Quelques mois à peine après l’indépendance, la République du Congo était affrontée à des crises multiples : les sécessions du Katanga et du Sud-Kasaï, les conflits institutionnels et constitutionnels.  Le Gouvernement congolais, caractérisé par le bicéphalisme, ne tarda pas d’éclater. L’installation du Collège des Commissaires par le Colonel Mobutu avec l’appui de Monsieur Kasa-Vubu et de l’Occident se heurta à des oppositions des provinces. Ce Gouvernement dont la légitimité fut contestée, rencontra à son tour des difficultés dans ses relations avec l’ONU. 

La rébellion de Gizenga en vue de rétablir l’unité nationale et de reconquérir le pouvoir après l’assassinat de Patrice Lumumba d’une part, et la résolution du Conseil de Sécurité de l’ONU du 21 février 1961 tendant à désarmer les soldats congolais et à mettre le Congo sous sa tutelle d’autre part, favorisèrent le rapprochement entre les sécessionnistes et le Gouvernement Central. De part et d’autre, on craignait l’avancée de la rébellion lumumbiste qui gagnait du terrain. Face au morcellement du pouvoir, aux tendances centrifuges et aux oppositions violentes, le besoin se faisait sentir de rétablir la légitimité contestée tant sur le plan national que sur le plan international. C’est ce qui va ouvrir la voie à une série de rencontres, de concertations en vue de trouver une solution à la crise congolaise. 

Ainsi y aura-t-il la concertation de Léopoldville, la Conférence de Tananarive et la Conférence de Coquilhatville, toutes les trois préparant le Conclave de Lovanium. Nous remarquons que toutes ces rencontres s’effectueront en l’espace d’une année. 

LA CONCERTATION DE LEOPOLDVILLE 

Cette rencontre (appelée par certains « la Table Ronde de Léopoldville ») était convoquée pour le 25 janvier 1961 et avait pour objectif officiel la réforme des structures politiques du Con-go. 
Il s’agissait en fait de la remise en cause de l’ensemble des Institutions du pays. Pour cela, il fallait sélectionner la représentation qui devait refléter toutes les opinions et tous les milieux. Si la formation d’un nouveau Gouvernement était prévue, le Premier Ministre et le Chef de l’Etat gardaient leurs prérogatives. 

Il était un fait qu’en recourant à une table ronde et non au Parlement existant et qui ne représentait qu’une partie du pays, le Chef de l’Etat avait voulu apaiser ceux qui ne trouvaient pas leur compte dans cette Institution. 

Rappelons qu’à cette époque, le Parlement était suspendu et les politiciens suspectés.
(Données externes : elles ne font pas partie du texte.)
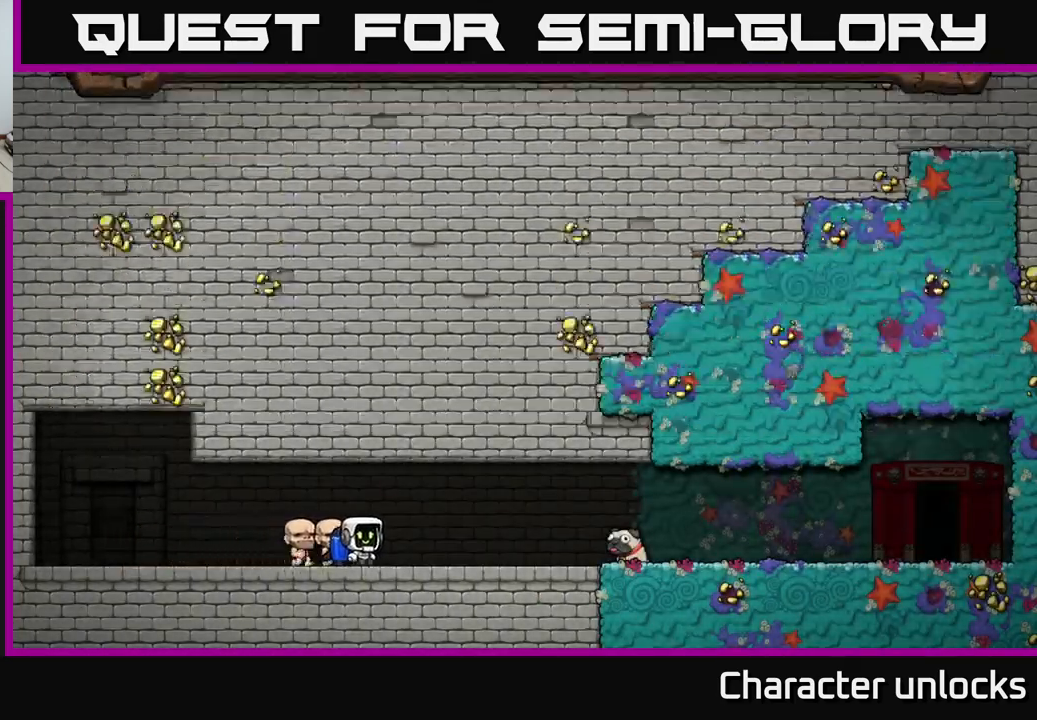
{"buttons": [], "left_stick": "center", "events": [[17, "A", "up"]]}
Monsieur Ileo fit donc appel à tous les Congolais de bonne volonté. Les délégués du Katanga, refusant de participer à la rencontre, souhaitaient que si celle-ci devait avoir lieu, elle devrait se tenir à Elisabethville. Les mêmes démarches faites en direction des autorités de Stanleyville et du Kivu étaient restées sans succès. Ainsi, à l’ouverture, l’absence des représentants de ces trois provinces était visiblement remarquable. Tout compte fait, sur les 22 provinces, on constata lors des votes à la séance du 28 janvier qu’il y avait seulement 126 votants. 
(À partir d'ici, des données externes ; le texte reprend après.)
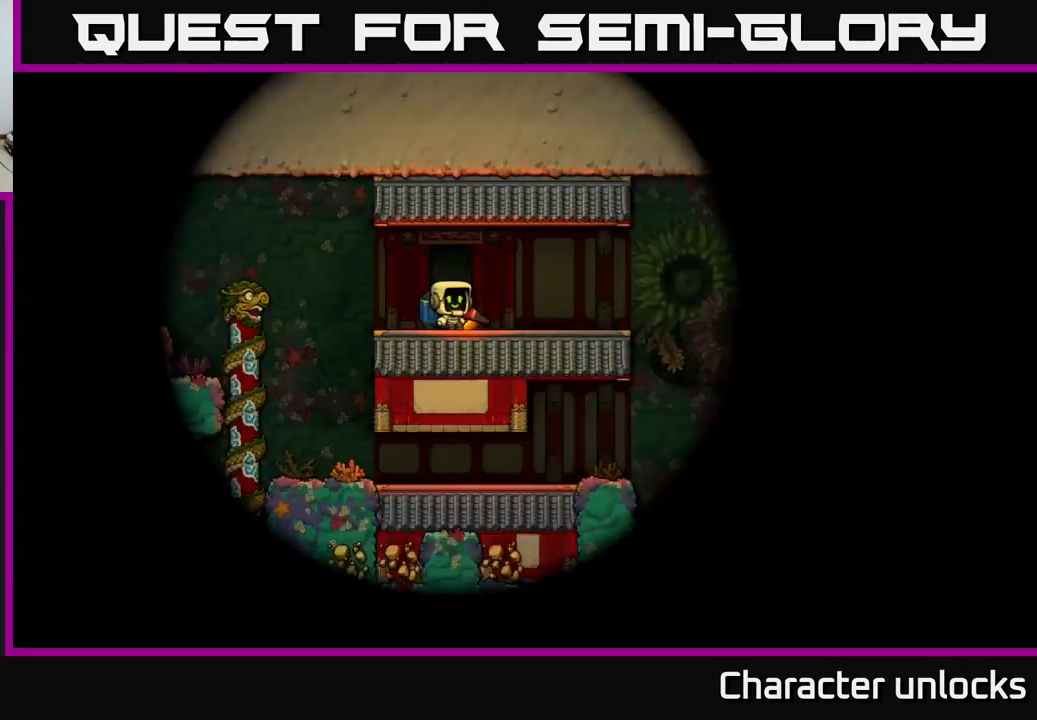
{"buttons": [], "left_stick": "center", "events": []}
A la séance du 2 février, la constitution d’un front des partis nationalistes « FRONACO » : Front Nationaliste Congolais, avait constitué l’événement important. Ce Front, présidé par Monsieur Kimvay, délégué du P.S.A., regroupait les partis politiques suivants ; P.S.A.-M.N.C.L., CEREA, BALUBAKAT, COAKA, Union congolaise, Mouvement de l’Unité Basonge, UNIBAT et ALCO. Dans leur déclaration, ils estimaient que la crise que traversait le Congo était avant tout gouvernementale et non constitutionnelle. Dans ce cadre, ils posaient certaines conditions pour leur participation à d’autres rencontres prévues : libération de tous les détenus politiques ; formation d’un Gouvernement investi par le parlement ; la garantie de fournir la sécurité à tous les participants et la garantie de la liberté de cir-culation.  Les chefs coutumiers adhéraient à cette motion qui devenait l’un des documents importants de la table ronde. 

Pour le Président de la Chambre, Monsieur Kasongo, relayé par Monsieur Ileo, cette crise-là, (si elle était une crise de structure) était avant tout une crise de la légalité et seul un gouvernement légal pouvait y faire face. 

Les travaux étaient articulés en 6 commissions. Nous retiendrons cependant seulement les commissions dont les travaux vont nous permettre de comprendre la suite. 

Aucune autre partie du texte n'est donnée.